Consider the following HTML:
<!DOCTYPE html>
<html>
<body>
<script>
const a = " ... ";
for (let i = 0; i < a.length; ++i) {
console.log(a.charCodeAt(i));
}
</script>
</body>
</html>
Where the ...
in the string is actually the ASCII characters NUL
(0), SOH
(1), STX
(2). This file is saved as UTF-8 (the only valid HTML5 encoding).
When I open it in Firefox or Chrome it prints this:
32
65533
1
2
32
However according to my reading of the spec, I should be able to store a null byte:
StringLiteral ::
" DoubleStringCharactersopt "
' SingleStringCharactersopt '
DoubleStringCharacters ::
DoubleStringCharacter DoubleStringCharactersopt
DoubleStringCharacter ::
SourceCharacter but not one of " or \ or LineTerminator
<LS>
<PS>
\ EscapeSequence
LineContinuation
SourceCharacter ::
any Unicode code point
and
All Unicode code point values from U+0000 to U+10FFFF, including surrogate code points, may occur in ECMAScript source text where permitted by the ECMAScript grammars.

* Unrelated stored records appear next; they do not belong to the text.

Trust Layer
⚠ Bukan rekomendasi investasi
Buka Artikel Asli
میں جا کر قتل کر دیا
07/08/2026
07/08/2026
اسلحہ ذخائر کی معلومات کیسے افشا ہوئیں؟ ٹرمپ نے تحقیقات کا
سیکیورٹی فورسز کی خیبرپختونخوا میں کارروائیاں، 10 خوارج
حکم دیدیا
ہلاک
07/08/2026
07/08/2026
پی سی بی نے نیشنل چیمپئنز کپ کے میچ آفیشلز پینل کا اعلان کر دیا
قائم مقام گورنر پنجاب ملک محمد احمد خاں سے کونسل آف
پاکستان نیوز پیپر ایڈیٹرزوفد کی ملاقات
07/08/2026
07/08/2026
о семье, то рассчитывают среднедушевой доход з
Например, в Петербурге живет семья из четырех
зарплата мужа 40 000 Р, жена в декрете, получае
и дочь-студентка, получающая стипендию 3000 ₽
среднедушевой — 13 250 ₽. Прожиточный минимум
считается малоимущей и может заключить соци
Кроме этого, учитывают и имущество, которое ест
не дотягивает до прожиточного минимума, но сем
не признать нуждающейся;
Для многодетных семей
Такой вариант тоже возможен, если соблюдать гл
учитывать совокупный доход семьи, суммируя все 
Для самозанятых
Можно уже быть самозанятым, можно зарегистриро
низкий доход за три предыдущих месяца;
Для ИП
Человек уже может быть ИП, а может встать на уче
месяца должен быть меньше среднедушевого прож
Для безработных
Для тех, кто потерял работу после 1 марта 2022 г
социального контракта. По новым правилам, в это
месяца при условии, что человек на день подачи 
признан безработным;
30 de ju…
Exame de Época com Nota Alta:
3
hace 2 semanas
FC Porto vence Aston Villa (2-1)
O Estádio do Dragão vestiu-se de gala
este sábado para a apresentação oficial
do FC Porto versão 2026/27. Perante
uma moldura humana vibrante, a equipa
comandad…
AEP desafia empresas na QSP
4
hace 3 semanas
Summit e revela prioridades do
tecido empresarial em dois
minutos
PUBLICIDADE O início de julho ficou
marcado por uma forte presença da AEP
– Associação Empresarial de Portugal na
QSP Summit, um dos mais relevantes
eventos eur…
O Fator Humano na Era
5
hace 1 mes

So why won't it let me store a null byte?
(Yes I am aware of all the implications, please don't tell me that I shouldn't want to do this.)
Edit: to be clear the string is not " \x00\x01\x02 "
. It is this:
If you move the Javascript to an external .js
file then it does work fine, so this is a limitation of HTML, not Javascript.
Apparently HTML parsers will emit an unexpected-null-character
error and either ignore it or replace it with U+FFFD.
I believe the relevant state is Script data state which explicitly calls out null bytes as being disallowed.